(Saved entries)
::::

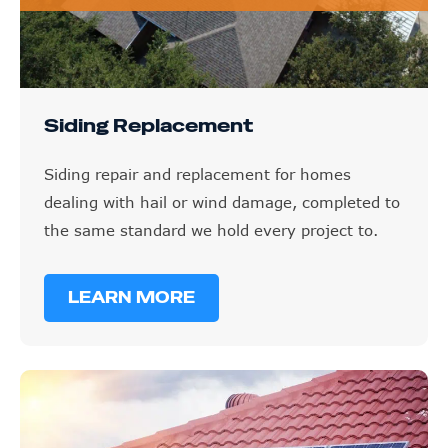
Siding Replacement
Siding repair and replacement for homes
dealing with hail or wind damage, completed to
the same standard we hold every project to.
LEARN MORE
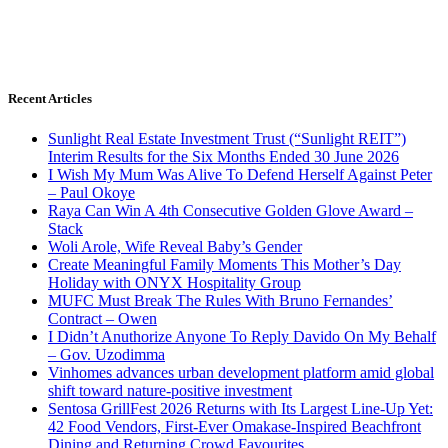
Recent Articles
Sunlight Real Estate Investment Trust (“Sunlight REIT”)
Interim Results for the Six Months Ended 30 June 2026
I Wish My Mum Was Alive To Defend Herself Against Peter
– Paul Okoye
Raya Can Win A 4th Consecutive Golden Glove Award –
Stack
Woli Arole, Wife Reveal Baby’s Gender
Create Meaningful Family Moments This Mother’s Day
Holiday with ONYX Hospitality Group
MUFC Must Break The Rules With Bruno Fernandes’
Contract – Owen
I Didn’t Anuthorize Anyone To Reply Davido On My Behalf
– Gov. Uzodimma
Vinhomes advances urban development platform amid global
shift toward nature-positive investment
Sentosa GrillFest 2026 Returns with Its Largest Line-Up Yet:
42 Food Vendors, First-Ever Omakase-Inspired Beachfront
Dining and Returning Crowd Favourites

::::

**The problem**
Copy out the text of each of the entries above word for word, keeping every line. Leave out the pictures.

**Answer to the exercise**
Siding Replacement
Siding repair and replacement for homes
dealing with hail or wind damage, completed to
the same standard we hold every project to.
LEARN MORE
Recent Articles
Sunlight Real Estate Investment Trust (“Sunlight REIT”)
Interim Results for the Six Months Ended 30 June 2026
I Wish My Mum Was Alive To Defend Herself Against Peter
– Paul Okoye
Raya Can Win A 4th Consecutive Golden Glove Award –
Stack
Woli Arole, Wife Reveal Baby’s Gender
Create Meaningful Family Moments This Mother’s Day
Holiday with ONYX Hospitality Group
MUFC Must Break The Rules With Bruno Fernandes’
Contract – Owen
I Didn’t Anuthorize Anyone To Reply Davido On My Behalf
– Gov. Uzodimma
Vinhomes advances urban development platform amid global
shift toward nature-positive investment
Sentosa GrillFest 2026 Returns with Its Largest Line-Up Yet:
42 Food Vendors, First-Ever Omakase-Inspired Beachfront
Dining and Returning Crowd Favourites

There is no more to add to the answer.